In 2014, Williams said there may be some businesses that opt to stop offering insurance to their employees because the new exchanges will be in place.
“If an employer is fed up with every year having to deal with a 10 and 15 percent increase, he or she may just say, ‘I am pushing the eject button on this and I’m walking away from it, so I am going to pay you $250 now in your salary a month extra and you go buy it through the exchange.’ That is a real probability that’s going to exist out there,” he said.
Also, businesses that have 50 or fewer workers are not required to provide insurance for their employees under health reform. Only those with 51 or more workers are required to provide coverage or pay a penalty.
Praeger said about 95 percent of the larger businesses already provide coverage as a way to attract and retain employees. She said she would not be surprised if some of these companies decide to give a direct wage contribution that would be used to buy health insurance through an exchange instead of providing insurance. Praeger said there will have to be changes in the tax codes as well.
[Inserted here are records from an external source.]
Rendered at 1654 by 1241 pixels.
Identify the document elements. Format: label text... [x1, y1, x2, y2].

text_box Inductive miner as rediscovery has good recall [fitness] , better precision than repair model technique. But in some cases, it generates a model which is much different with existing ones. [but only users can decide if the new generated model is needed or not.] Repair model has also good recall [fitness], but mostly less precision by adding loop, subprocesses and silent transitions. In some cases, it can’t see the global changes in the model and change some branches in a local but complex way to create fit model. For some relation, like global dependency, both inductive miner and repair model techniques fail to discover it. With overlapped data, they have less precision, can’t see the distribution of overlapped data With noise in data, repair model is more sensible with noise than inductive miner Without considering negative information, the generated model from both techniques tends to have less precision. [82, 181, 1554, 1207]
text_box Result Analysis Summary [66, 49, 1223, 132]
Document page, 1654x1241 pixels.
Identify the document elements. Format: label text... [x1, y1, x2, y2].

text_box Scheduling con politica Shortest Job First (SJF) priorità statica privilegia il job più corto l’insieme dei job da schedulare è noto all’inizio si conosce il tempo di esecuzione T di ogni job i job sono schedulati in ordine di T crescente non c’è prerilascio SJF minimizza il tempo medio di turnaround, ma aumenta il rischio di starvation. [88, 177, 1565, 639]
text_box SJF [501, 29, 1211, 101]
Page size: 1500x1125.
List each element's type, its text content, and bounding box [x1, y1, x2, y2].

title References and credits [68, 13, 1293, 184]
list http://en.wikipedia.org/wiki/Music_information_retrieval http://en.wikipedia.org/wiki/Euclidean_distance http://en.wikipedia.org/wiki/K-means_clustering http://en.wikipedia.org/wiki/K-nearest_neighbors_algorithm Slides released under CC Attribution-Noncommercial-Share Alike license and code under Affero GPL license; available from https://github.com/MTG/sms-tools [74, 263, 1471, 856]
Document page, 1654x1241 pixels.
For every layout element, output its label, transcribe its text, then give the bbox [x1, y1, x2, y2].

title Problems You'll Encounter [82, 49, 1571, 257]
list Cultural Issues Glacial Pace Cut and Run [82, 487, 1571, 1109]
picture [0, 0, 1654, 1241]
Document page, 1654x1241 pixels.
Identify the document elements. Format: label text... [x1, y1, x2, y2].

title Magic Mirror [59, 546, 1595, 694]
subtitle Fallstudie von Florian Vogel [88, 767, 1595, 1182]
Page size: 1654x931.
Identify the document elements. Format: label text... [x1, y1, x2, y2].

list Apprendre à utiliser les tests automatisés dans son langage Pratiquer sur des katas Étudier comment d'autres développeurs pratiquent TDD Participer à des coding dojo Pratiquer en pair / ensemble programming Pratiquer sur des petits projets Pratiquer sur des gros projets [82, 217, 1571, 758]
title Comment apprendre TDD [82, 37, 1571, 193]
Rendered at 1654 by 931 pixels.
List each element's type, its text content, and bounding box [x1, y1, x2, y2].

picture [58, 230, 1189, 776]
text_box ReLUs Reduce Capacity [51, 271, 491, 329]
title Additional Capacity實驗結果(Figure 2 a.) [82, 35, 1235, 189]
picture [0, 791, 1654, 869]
“There’s so much to this law,” she said. “It’s very complex.”
Meyer described our health system as broken and the Affordable Care Act as a step in the right direction. He said 52 million people are uninsured and often end up using the emergency room for care. Under health reform, an estimated 32 million Americans are expected to gain coverage.
However, he said, the law does not address how care will be provided for the newly insured. He said there already is a shortage of primary care doctors nationwide and in Lawrence, especially ones who accept Medicaid.
QUESTION ABOUT HEALTH REFORM?
Kansas Insurance Commissioner Sandy Praeger will be available Aug. 1 to answer questions about federal health reform and insurance.
She will participate in an online chat at 10 a.m. on WellCommons.com. Submit your questions at any time at WellCommons.com/chats.
Praeger, a Lawrence resident and Kansas University graduate, is responsible for regulating all insurance sold in Kansas and overseeing the nearly 1,700 insurance companies and more than 94,000 agents licensed to do business in the state. She has been insurance commissioner since 2003.
She was elected previously to the Kansas Senate in 1992, 1996 and 2000, and before that served one term in the Kansas House of Representatives. While in the legislature, she worked to gain passage of patient protection laws, external review of health plans and insurance, and the Kansas expansion of children's health insurance. In 2001 she led the successful campaign for mental health parity in Kansas.
Praeger was president of the National Association of Insurance Commissioners in 2008. She serves as chair of the NAIC Health Insurance and Managed Care Committee and a member of other NAIC committees and task forces.